For more than a century, British politics has been a contest between two parties. That could end with Thursday’s local and devolved elections.

Reform UK is currently leading on 25%, said Politico’s poll of polls on 30 April, with the Conservatives and Greens tied on 18%, and Labour on 17%. The Liberal Democrats are just a few points behind. In Scotland, the Scottish National Party is hoping to secure an overall majority in Holyrood, while Plaid Cymru is on course to lead the devolved government in Wales.

“We’re going to see records tumble. We are living in unprecedented circumstances,” the UK’s leading polling expert, John Curtice, told The Times. “The basic assumptions of British politics – there isn’t enough space for a party to the right of the Tories or the left of Labour – have gone.”

What did the commentators say?

The fracturing of the electorate was already evident at the last general election, but has been turbo-charged over the past two years as “binary tribalism has been replaced by retail politics”, said The Times in an editorial. Voters are “more promiscuous in their favours” and, following a decade and a half of stagnant living standards, “they are prepared to take a punt on insurgent parties without kicking the tyres”.

The result is that a “nation that has long prided itself on moderation and stability” is now experiencing an “anti-establishment revolt of the sort that has gripped countries from the US and Argentina to Germany”, said Irina Anghel for Bloomberg. Reform and the Greens look set to pick up hundreds of former Labour and Conservative seats.
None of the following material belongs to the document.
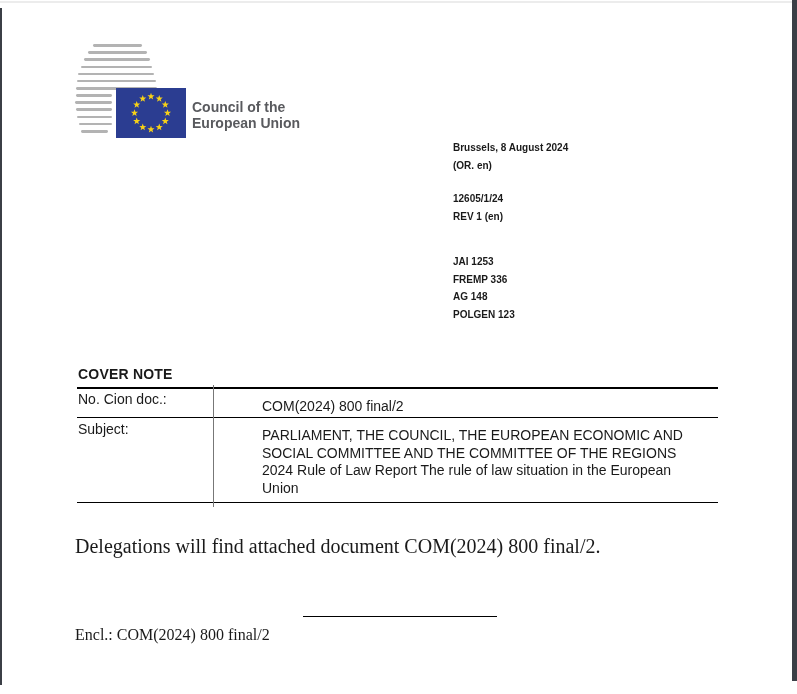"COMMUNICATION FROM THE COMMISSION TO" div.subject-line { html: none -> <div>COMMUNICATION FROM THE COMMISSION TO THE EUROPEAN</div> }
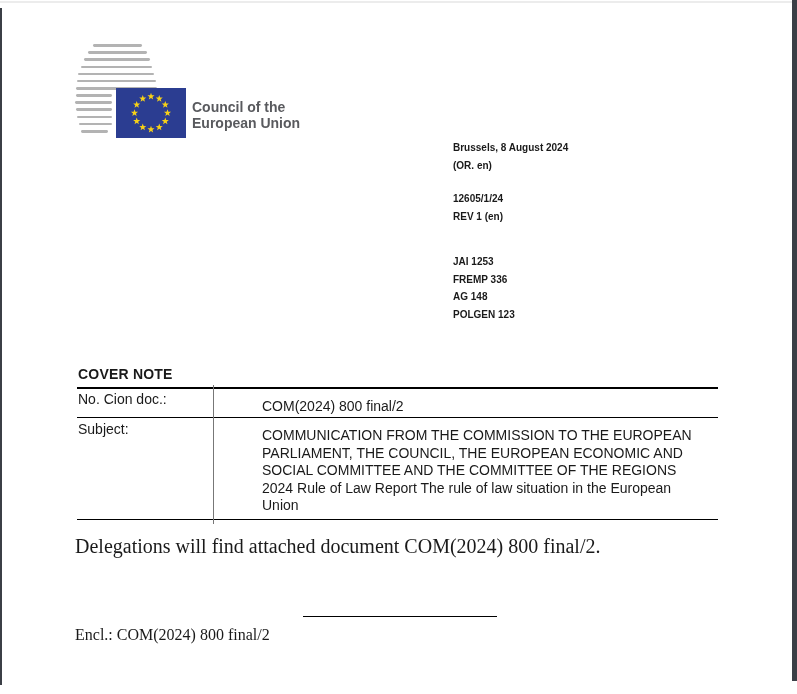"Delegations will find attached document" .para { font-size: 20px -> 14px }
This represents a “power shift” that would “reinforce insurgents’ local networks and party organisations across the country, helping to forestall any restoration of the two-party system by the next general election”.

“It’s the Dutch-ification of British politics,” said Simon Hix, a politics professor at the European University Institute. “Everyone used to make fun of the Netherlands, where 17 parties get elected to parliament, but this trend is happening everywhere in the world.”
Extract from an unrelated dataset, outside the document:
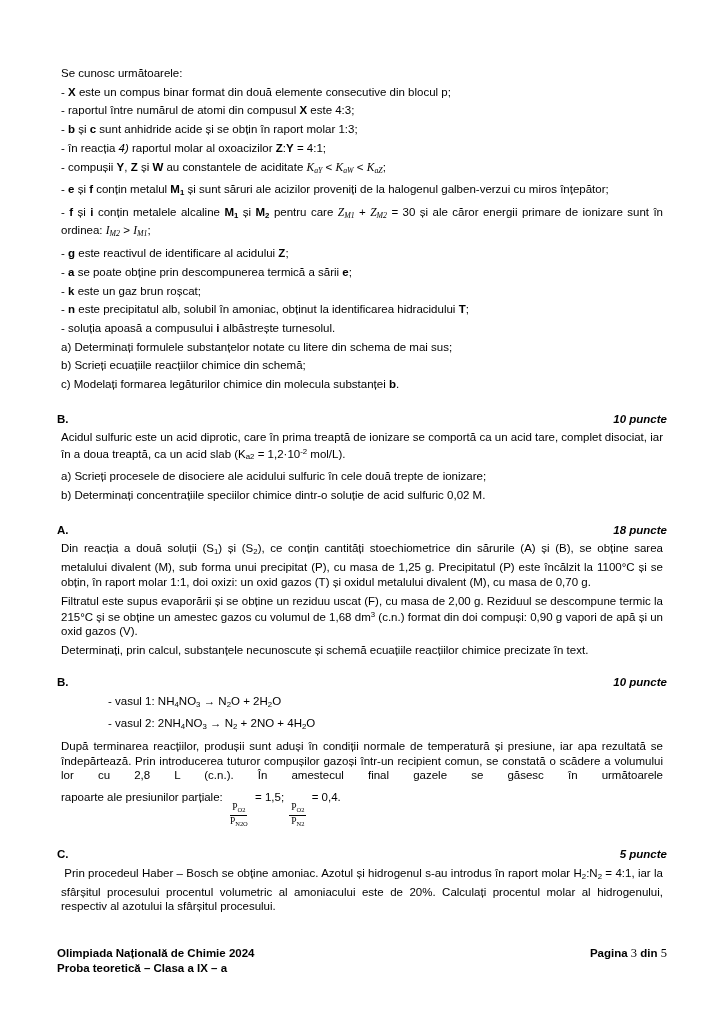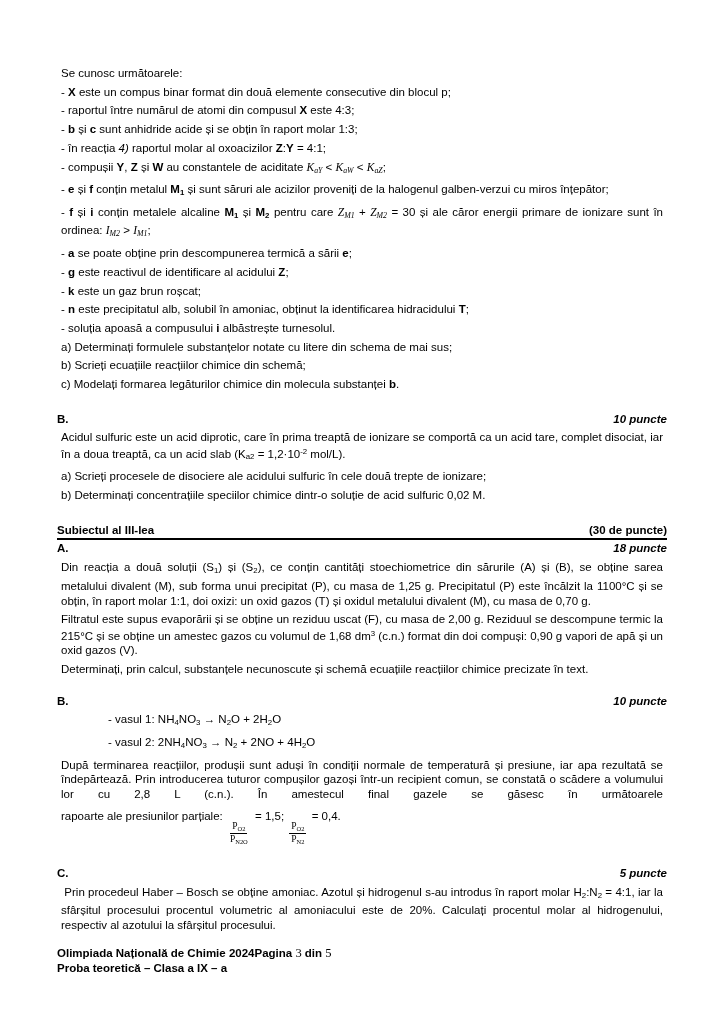"- a se poate obține" p.just { order: before "- g este reactivul de" -> after "- g este reactivul de" }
“Of course, the popularity or otherwise of all parties ebbs and flows over time” and as recently as the 2017 general election Labour and the Conservatives won a massive 82.4% of the vote between them, said BBC political editor Chris Mason. “But the longer-term trend is clear”: in recent years, the “palette of popular political parties has widened” beyond the Tory-Labour duopoly.

What next?

The dawn of genuine five-party politics – or seven-way if you include nationalist parties in Scotland and Wales – in Britain “spells problems for the political system” beyond the immediate aftermath of Thursday’s vote, said Sky News data journalist Alicja Hagopian.

In the short term, electoral fragmentation “brings governability into question”, said the Financial Times. Voters are “largely moving from one left-leaning party to another, or from one right-leaning party to another, but coalitions of left and right can be hard to build”. Britain’s first-past-the-post system also “creates particular problems of democratic legitimacy”. It means that as voting fragments, candidates are elected with an ever-smaller share of votes cast. In January, Reform won a council seat from Labour in Wales with a vote share of just 22%.


“Choice is good for democracy. It gives a fairer representation of what people actually want,” said Rob Ford, professor of political science at the University of Manchester. “But this puts our electoral system for local elections under pressure, because first-past-the-post is not designed for fragmented competition between five strong parties.”